Written on
December 12, 2005 – 3:27 am | by Devon
Here’s another news snippet, this one from today’s Google Alert for intellectual property and copyright: Newsday.com: Just Google ‘thou shalt not steal’.
I really disagree with much of this excerpt:
“Most writers don’t leave much money when they die, but many of them leave copyrights. My father was a writer, and his estate primarily consists of copyrights that yield enough income to support my 87-year-old mother.
Copyright is generally limited to the life of the writer plus 70 years. After that, the work goes into the public domain and is available to everyone. The Copyright Statute also includes a “fair use” clause, so that a few lines or phrases of a writer’s work can be used as illustration by someone else. The amount of words that constitute fair use varies according to court case. At present, it is 400 words.
Enter Google, the hip, incredibly profitable corporation whose motto is “Do No Evil.” Google doesn’t like the copyright laws as they have existed for centuries. Google wants the rights to store all the books in the world in its Google Library program, and the company doesn’t want to pay for that right.”
a few thoughts here:
Notice how the author uses the mother to invoke some sort of empathy?
Life plus seventy is not exactly a limited period of time – it’s not like works are protected for five minutes and then, hey, everyone gets to access them – life plus seventy functionally puts all works created behind the copyright wall for the life of intended readers and their kids and maybe their grandkids. Yep, that’s limited and available to everyone.
Last, but not least, copyright for centuries? I am not a lawyer, and all of my copyright knowledge comes from reading Title 17, Lessig, Litma, Vaidhyanathan, and news articles and accounts of domestic and international IP law and policy. And I do know that, though copyright has indeed been around for centuries, this life plus seventy thing is pretty darn recent (thanks, Disney) – and also, the United States itself was a pirate nation reprinting unauthorized versions of international texts for quite some time. We are relative newbies to this whole protectionist approach to copyright, actually, but we have taken to it, now that we know we can make money at it. That’s American ingenuity for you.

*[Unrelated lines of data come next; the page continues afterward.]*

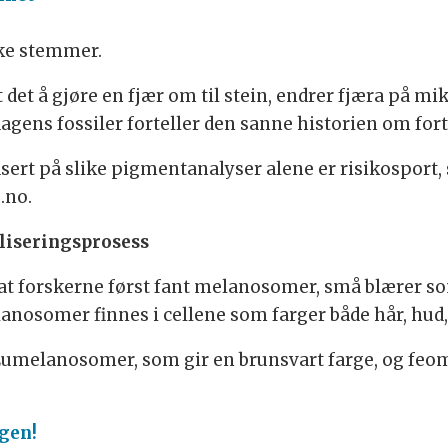
kke stemmer.
 det å gjøre en fjær om til stein, endrer fjæra på m
agens fossiler forteller den sanne historien om fort
sert på slike pigmentanalyser alene er risikosport,
.no.
iliseringsprosess
jær at forskerne først fant melanosomer, små blærer s
anosomer finnes i cellene som farger både hår, hud,
Eumelanosomer, som gir en brunsvart farge, og fe
gen!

I think the author does have some valid points, and I am somewhat with her on her conclusion. I read something recently maybe in Lessig that talked about when the law and the common beliefs of average citizens are at odds, there is a crisis. And we seem to be there with copyright and online materials. The law says it’s illegal, Average Joe thinks it’s legal, and Google argues that even if it isn’t legal it should be. Disconnect. Problems. I also, though, would like to know how Google would react if some corporate entity wanted to take their intellectual property, archive it, and make it available online, all without compensating them – and then claim that the effort assists Google.